■ Job a:
In the listing, rewrite the part that opens with the line containing "Taoticket S.r.l. Via" and closes with the line containing "personal life." as a Markdown table with the columns Row and Line text, one numbered row per line, skipping blank lines and leaving out the pictures. Include only those lines.

■ Study text:
Unicode support.

- boost-locale library is now required (boost 1.48 or higher) - Unicode namespace that contains UTF-8 handling - All non-ASCII strings from H3 data will be converted to UTF-8 during loading - All JSON files MUST use UTF-8. - H3 data encoding can be selected via launcher or directly in config file
2024-12-24 22:14:36 +02:00 · 2013-10-25 21:45:14 +00:00 · 2013-10-25 21:45:14 +00:00 · e2c037402c
commit e2c037402c
parent f6a3d6770f
12 changed files with 246 additions and 87 deletions
--- a/CMakeLists.txt
+++ b/CMakeLists.txt
@ -52,7 +52,7 @@ if (APPLE)

Collected data:
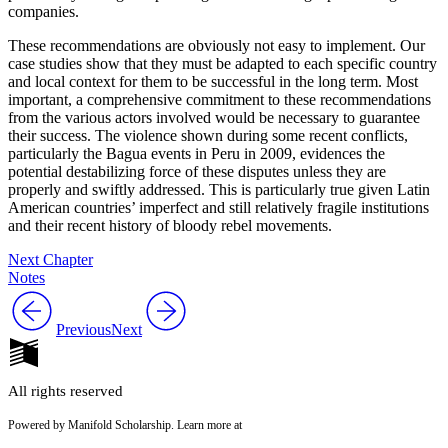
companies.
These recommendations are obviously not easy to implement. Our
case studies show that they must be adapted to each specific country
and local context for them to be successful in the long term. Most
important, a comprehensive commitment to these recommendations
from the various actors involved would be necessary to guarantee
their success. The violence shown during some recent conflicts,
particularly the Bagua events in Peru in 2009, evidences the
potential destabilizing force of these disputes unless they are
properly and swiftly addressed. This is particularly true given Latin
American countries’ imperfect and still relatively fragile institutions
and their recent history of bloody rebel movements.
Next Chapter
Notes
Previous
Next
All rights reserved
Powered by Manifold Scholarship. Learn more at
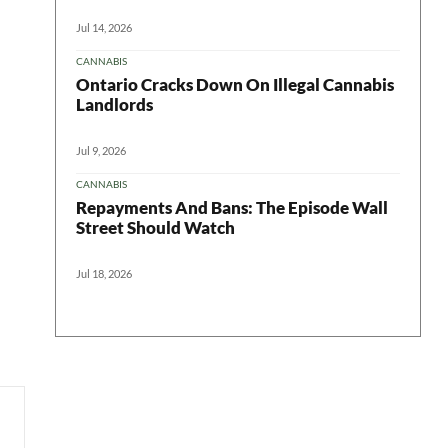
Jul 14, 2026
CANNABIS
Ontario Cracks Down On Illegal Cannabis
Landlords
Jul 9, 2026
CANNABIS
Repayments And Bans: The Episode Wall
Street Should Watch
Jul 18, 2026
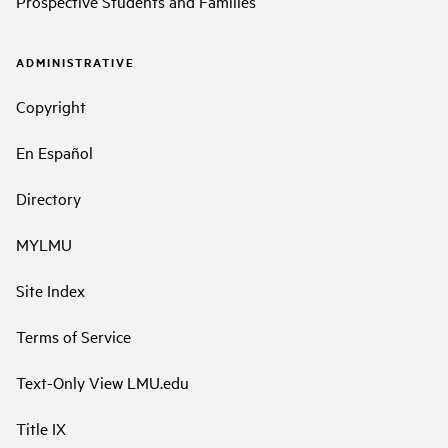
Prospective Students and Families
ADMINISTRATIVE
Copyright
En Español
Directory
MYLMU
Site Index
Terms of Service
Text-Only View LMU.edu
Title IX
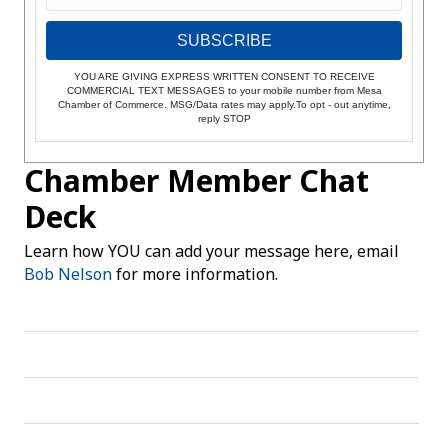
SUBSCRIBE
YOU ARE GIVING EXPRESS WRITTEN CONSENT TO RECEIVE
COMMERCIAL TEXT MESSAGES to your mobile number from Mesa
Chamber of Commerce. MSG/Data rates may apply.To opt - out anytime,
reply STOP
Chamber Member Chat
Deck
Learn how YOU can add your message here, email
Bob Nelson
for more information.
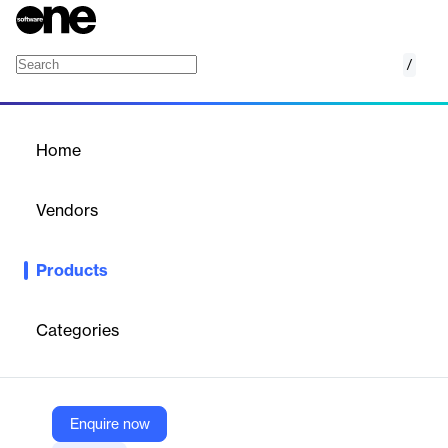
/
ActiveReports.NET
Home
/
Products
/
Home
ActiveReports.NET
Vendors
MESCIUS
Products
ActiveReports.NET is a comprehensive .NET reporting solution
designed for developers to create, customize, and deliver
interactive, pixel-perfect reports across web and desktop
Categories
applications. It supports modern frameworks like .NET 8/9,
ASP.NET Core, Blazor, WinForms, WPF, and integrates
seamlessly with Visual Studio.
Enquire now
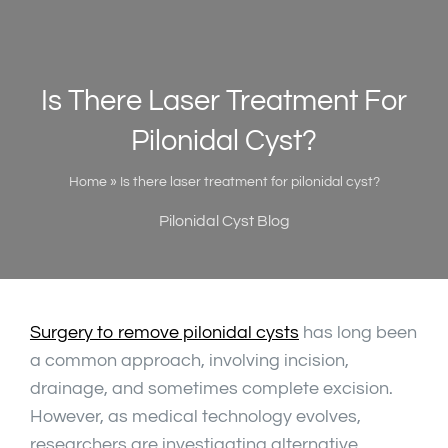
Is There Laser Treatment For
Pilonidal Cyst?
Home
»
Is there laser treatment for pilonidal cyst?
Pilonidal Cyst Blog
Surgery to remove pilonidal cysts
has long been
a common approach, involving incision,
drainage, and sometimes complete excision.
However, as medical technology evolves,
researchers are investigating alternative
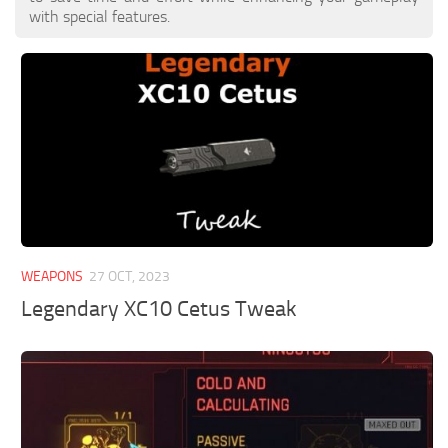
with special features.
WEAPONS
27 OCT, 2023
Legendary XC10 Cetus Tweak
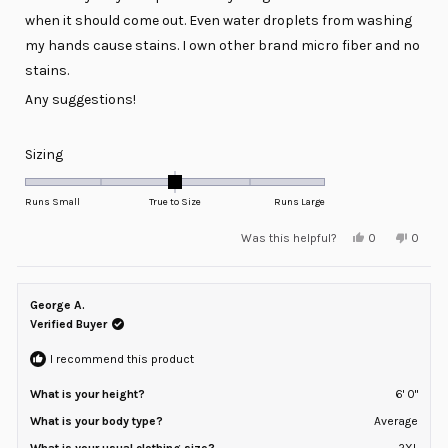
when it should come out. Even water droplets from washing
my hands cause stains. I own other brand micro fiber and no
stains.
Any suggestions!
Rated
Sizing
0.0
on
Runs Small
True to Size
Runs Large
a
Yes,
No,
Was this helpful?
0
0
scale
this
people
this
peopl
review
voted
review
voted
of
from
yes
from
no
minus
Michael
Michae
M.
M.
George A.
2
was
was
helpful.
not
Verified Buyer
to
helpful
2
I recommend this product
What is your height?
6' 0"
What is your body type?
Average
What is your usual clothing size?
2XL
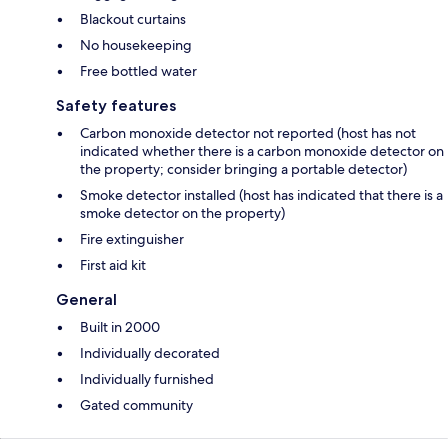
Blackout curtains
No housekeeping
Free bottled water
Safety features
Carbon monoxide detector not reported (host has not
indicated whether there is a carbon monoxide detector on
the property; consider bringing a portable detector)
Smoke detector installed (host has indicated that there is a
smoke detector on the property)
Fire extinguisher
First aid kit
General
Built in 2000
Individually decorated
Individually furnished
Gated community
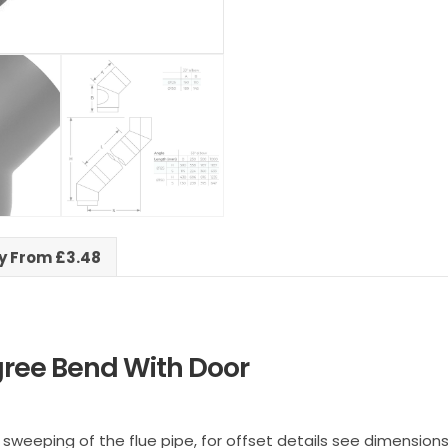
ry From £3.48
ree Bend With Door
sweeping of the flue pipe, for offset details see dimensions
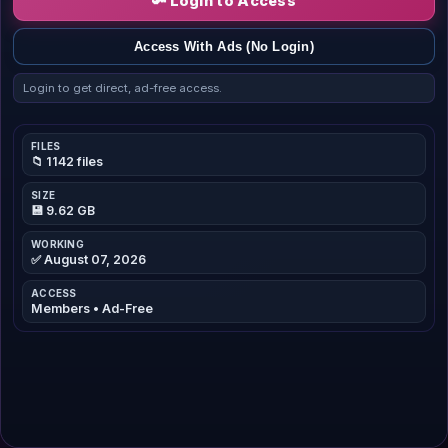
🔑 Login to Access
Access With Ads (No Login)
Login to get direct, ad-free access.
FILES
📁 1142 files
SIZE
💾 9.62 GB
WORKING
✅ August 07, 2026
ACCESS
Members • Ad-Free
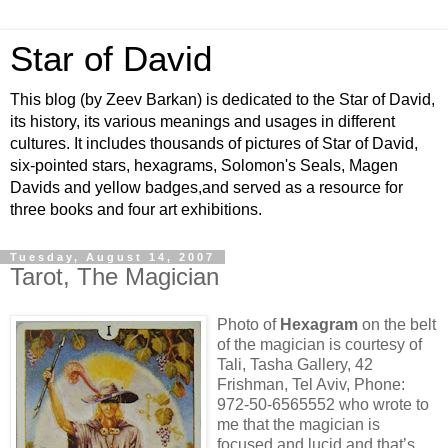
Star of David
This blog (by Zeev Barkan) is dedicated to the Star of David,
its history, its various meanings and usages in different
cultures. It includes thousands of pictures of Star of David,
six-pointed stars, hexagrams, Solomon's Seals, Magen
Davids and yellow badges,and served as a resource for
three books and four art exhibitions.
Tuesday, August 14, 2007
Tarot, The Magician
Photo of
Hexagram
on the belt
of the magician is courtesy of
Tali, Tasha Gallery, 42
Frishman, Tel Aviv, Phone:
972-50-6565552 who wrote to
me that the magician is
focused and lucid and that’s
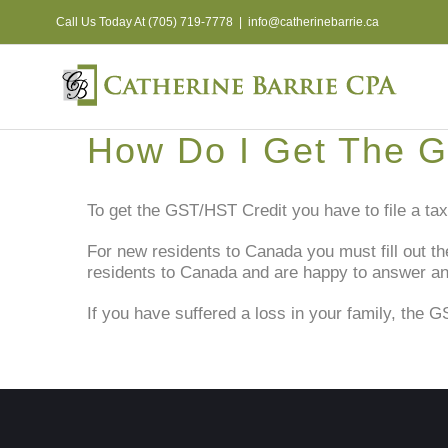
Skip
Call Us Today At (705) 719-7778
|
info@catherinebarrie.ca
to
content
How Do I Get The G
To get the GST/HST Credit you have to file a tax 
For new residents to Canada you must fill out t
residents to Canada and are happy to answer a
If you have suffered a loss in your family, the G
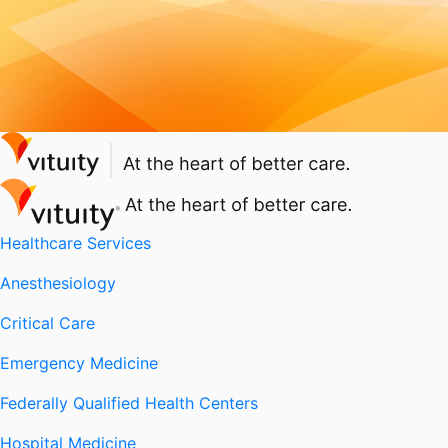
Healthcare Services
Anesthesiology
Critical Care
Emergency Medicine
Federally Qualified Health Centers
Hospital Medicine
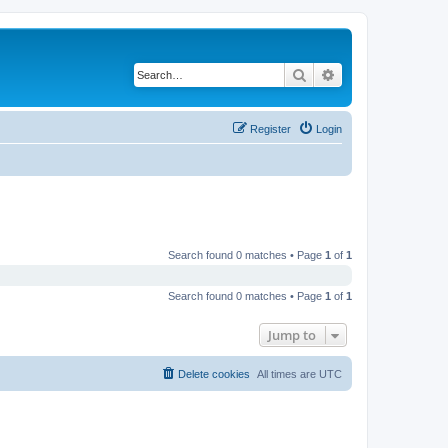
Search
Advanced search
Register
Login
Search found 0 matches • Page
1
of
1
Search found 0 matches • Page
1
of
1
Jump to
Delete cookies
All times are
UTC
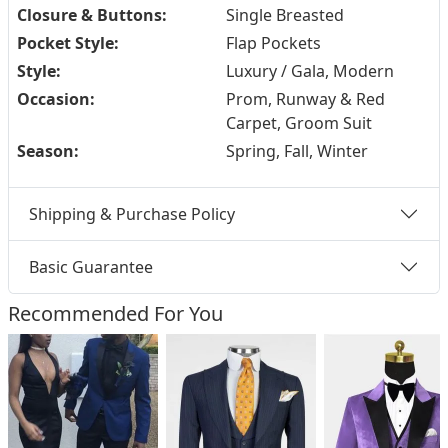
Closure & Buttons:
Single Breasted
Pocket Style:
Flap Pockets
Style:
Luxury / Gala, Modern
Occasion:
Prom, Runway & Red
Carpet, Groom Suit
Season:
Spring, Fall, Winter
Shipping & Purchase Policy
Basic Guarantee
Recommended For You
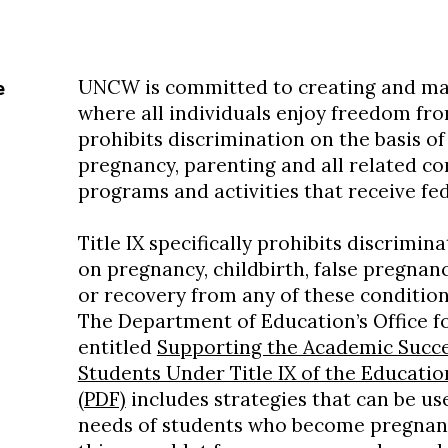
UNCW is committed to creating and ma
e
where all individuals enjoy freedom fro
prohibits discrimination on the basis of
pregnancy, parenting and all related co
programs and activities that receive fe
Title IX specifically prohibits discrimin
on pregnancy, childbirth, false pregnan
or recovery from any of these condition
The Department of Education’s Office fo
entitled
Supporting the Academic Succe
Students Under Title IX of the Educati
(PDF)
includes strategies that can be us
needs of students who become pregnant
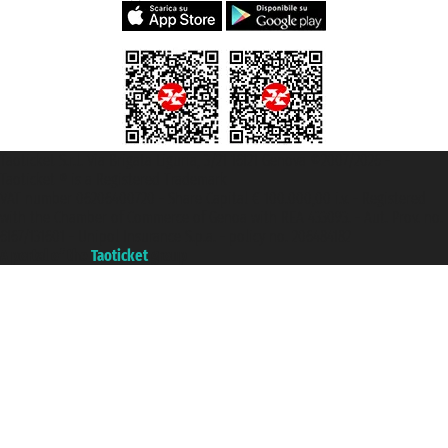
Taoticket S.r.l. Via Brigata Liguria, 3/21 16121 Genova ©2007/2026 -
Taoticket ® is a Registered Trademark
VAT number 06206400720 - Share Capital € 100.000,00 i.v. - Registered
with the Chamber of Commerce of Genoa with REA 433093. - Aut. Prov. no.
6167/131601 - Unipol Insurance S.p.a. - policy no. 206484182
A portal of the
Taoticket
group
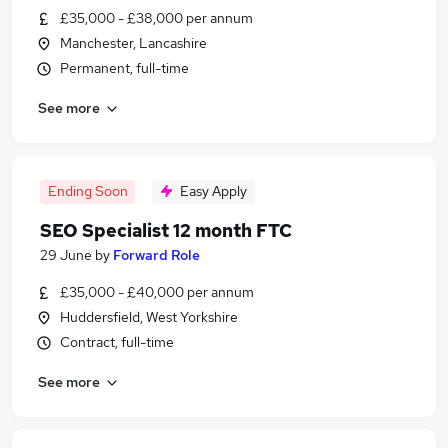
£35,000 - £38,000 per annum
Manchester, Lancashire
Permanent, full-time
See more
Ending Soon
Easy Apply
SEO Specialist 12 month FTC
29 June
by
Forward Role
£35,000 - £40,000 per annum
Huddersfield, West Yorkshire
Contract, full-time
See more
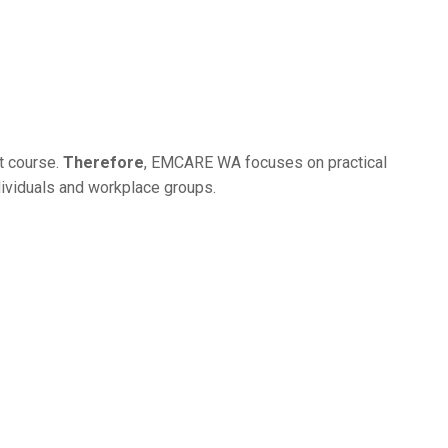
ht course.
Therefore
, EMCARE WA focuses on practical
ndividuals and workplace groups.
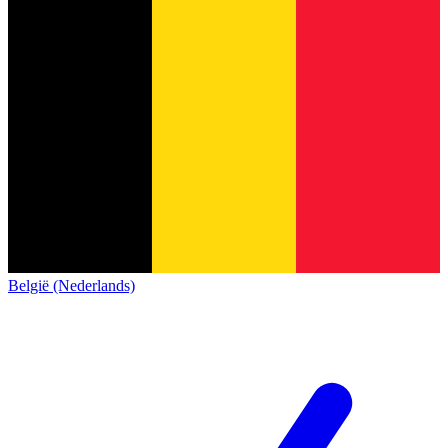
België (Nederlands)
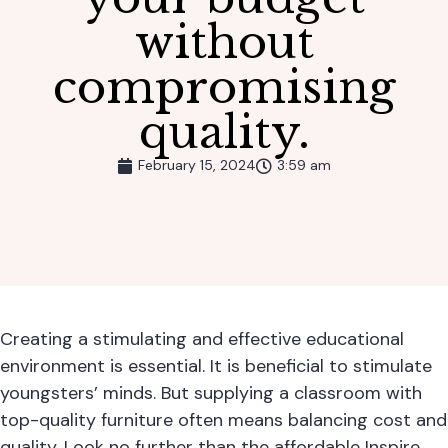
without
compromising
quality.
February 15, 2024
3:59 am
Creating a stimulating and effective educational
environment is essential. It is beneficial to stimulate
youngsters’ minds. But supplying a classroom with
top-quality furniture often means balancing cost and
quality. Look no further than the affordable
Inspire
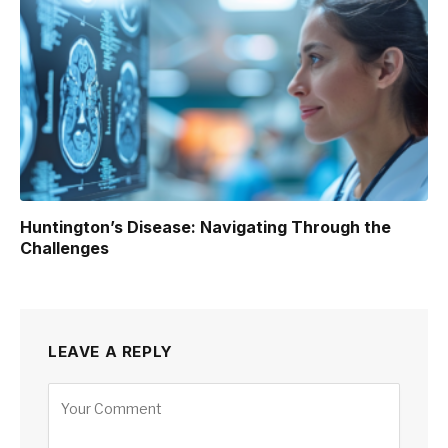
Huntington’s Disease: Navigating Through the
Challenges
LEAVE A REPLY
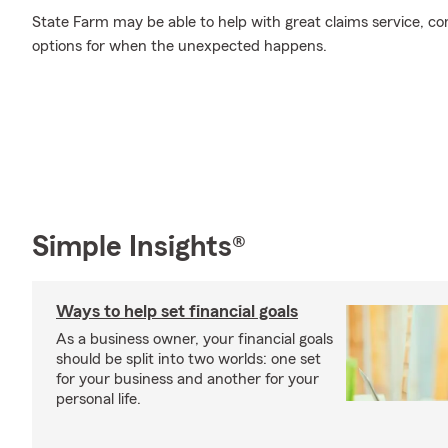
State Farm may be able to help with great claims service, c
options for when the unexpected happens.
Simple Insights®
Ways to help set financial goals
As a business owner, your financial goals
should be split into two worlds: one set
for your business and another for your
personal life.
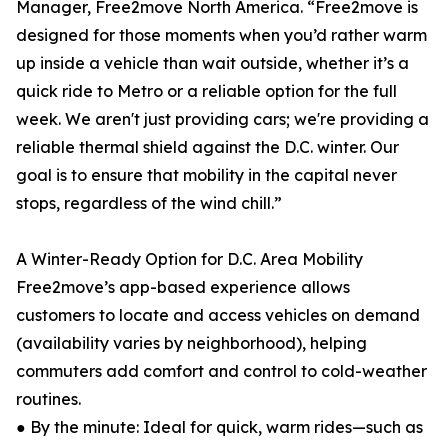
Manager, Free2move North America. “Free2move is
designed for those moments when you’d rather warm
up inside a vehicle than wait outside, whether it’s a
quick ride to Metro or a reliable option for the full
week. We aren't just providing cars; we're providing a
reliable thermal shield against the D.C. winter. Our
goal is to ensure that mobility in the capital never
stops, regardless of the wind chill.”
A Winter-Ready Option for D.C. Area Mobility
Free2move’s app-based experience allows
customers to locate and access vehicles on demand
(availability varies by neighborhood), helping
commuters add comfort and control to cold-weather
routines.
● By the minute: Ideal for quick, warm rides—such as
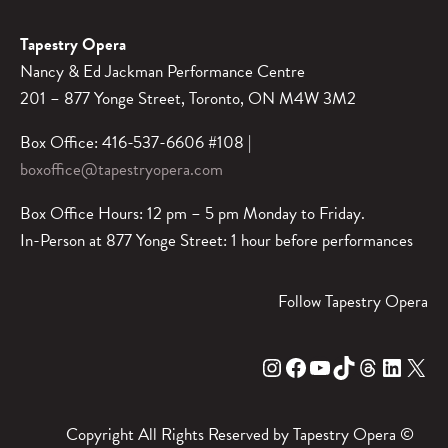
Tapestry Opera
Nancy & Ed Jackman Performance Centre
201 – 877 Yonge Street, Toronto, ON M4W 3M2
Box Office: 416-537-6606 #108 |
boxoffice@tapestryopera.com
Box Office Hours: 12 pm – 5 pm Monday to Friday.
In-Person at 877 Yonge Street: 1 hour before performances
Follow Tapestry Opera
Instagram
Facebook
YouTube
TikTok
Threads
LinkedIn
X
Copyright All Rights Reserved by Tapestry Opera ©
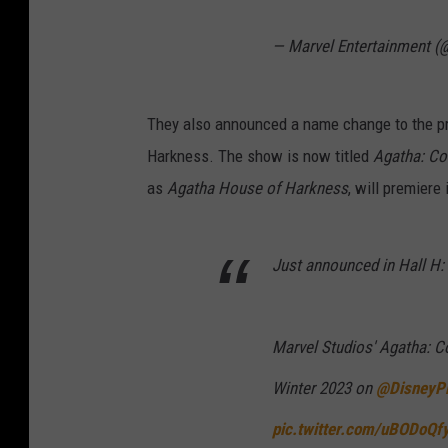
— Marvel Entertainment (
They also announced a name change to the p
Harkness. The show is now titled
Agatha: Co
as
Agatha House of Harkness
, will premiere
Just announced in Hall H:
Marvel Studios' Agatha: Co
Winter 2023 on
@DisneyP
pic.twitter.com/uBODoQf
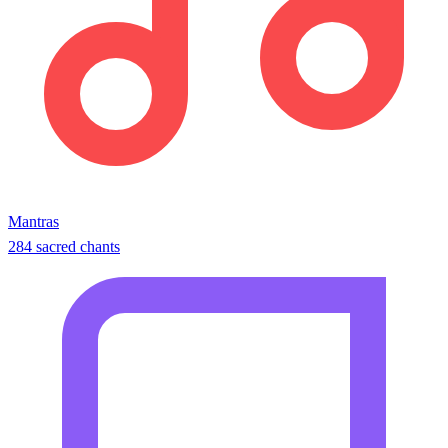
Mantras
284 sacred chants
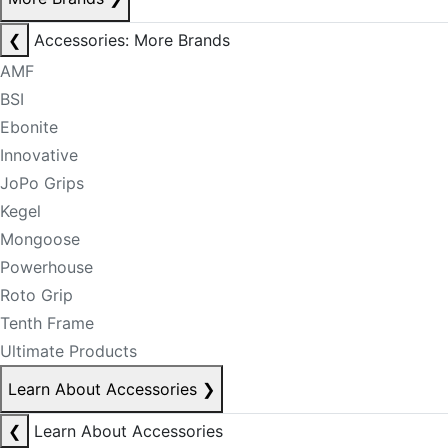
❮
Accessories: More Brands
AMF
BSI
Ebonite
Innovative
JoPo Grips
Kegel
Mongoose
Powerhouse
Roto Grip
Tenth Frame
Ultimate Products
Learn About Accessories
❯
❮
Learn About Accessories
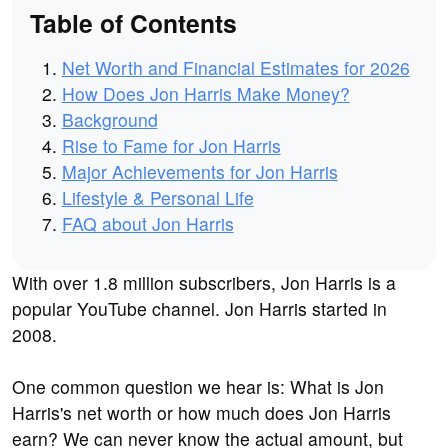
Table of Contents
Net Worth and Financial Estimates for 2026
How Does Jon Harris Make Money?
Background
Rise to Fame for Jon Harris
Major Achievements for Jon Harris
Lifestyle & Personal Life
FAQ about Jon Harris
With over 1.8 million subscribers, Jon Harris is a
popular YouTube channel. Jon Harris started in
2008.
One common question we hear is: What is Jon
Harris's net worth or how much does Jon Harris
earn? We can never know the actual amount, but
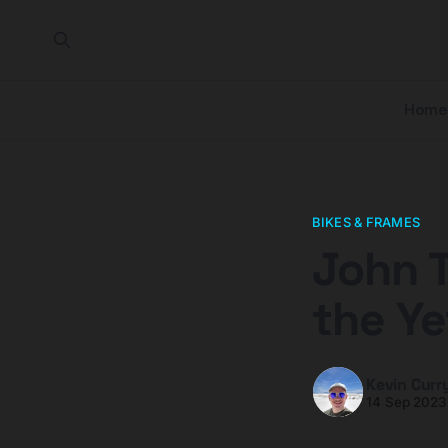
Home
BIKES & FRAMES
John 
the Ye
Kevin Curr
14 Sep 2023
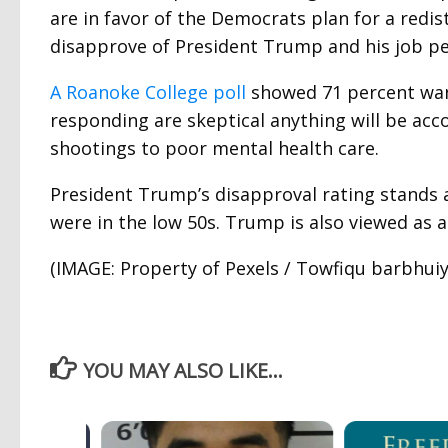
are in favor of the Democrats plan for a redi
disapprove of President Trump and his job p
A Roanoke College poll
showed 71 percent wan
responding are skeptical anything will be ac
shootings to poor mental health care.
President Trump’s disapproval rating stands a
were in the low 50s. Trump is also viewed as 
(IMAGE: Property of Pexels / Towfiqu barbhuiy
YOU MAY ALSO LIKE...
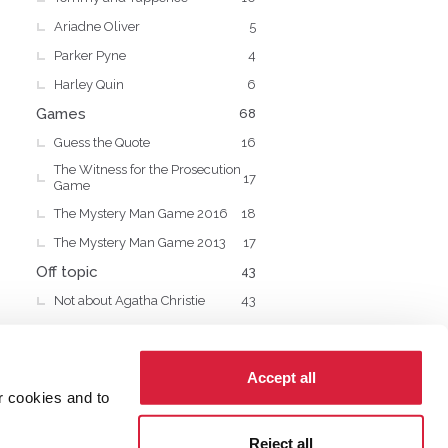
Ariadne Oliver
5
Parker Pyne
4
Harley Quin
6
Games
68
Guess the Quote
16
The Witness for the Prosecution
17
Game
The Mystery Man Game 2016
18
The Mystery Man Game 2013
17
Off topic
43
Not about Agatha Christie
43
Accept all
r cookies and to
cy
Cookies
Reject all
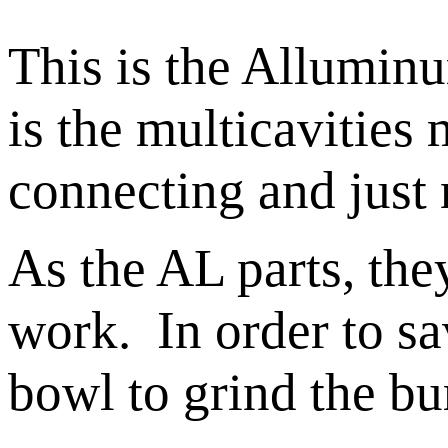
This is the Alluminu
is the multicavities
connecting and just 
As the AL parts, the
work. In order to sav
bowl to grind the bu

■ Job b:
Copy the Unicode support commit page in full.

■ Written solution a:
| Row | Line text |
|---|---|
| 1 | Taoticket S.r.l. Via Brigata Liguria, 3/21 16121 Genova ©2007/2026 - |
| 2 | Taoticket ® is a Registered Trademark |
| 3 | VAT number 06206400720 - Share Capital € 100.000,00 i.v. - Registered |
| 4 | with the Chamber of Commerce of Genoa with REA 433093. - Aut. Prov. no. |
| 5 | 6167/131601 - Unipol Insurance S.p.a. - policy no. 206484182 |
| 6 | A portal of the |
| 7 | Taoticket |
| 8 | group |
| 9 | £35,000 - £38,000 per annum |
| 10 | Manchester, Lancashire |
| 11 | Permanent, full-time |
| 12 | See more |
| 13 | Ending Soon |
| 14 | Easy Apply |
| 15 | SEO Specialist 12 month FTC |
| 16 | 29 June |
| 17 | by |
| 18 | Forward Role |
| 19 | £35,000 - £40,000 per annum |
| 20 | Huddersfield, West Yorkshire |
| 21 | Contract, full-time |
| 22 | See more |
| 23 | ht course. |
| 24 | Therefore |
| 25 | , EMCARE WA focuses on practical |
| 26 | ndividuals and workplace groups. |
| 27 | België (Nederlands) |
| 28 | without |
| 29 | compromising |
| 30 | quality. |
| 31 | February 15, 2024 |
| 32 | 3:59 am |
| 33 | Creating a stimulating and effective educational |
| 34 | environment is essential. It is beneficial to stimulate |
| 35 | youngsters’ minds. But supplying a classroom with |
| 36 | top-quality furniture often means balancing cost and |
| 37 | quality. Look no further than the affordable |
| 38 | Inspire |
| 39 | Huntington’s Disease: Navigating Through the |
| 40 | Challenges |
| 41 | LEAVE A REPLY |
| 42 | State Farm may be able to help with great claims service, c |
| 43 | options for when the unexpected happens. |
| 44 | Simple Insights® |
| 45 | Ways to help set financial goals |
| 46 | As a business owner, your financial goals |
| 47 | should be split into two worlds: one set |
| 48 | for your business and another for your |
| 49 | personal life. |

■ Written solution b:
Unicode support.

- boost-locale library is now required (boost 1.48 or higher) - Unicode namespace that contains UTF-8 handling - All non-ASCII strings from H3 data will be converted to UTF-8 during loading - All JSON files MUST use UTF-8. - H3 data encoding can be selected via launcher or directly in config file
2024-12-24 22:14:36 +02:00 · 2013-10-25 21:45:14 +00:00 · 2013-10-25 21:45:14 +00:00 · e2c037402c
commit e2c037402c
parent f6a3d6770f
12 changed files with 246 additions and 87 deletions
--- a/CMakeLists.txt
+++ b/CMakeLists.txt
@ -52,7 +52,7 @@ if (APPLE)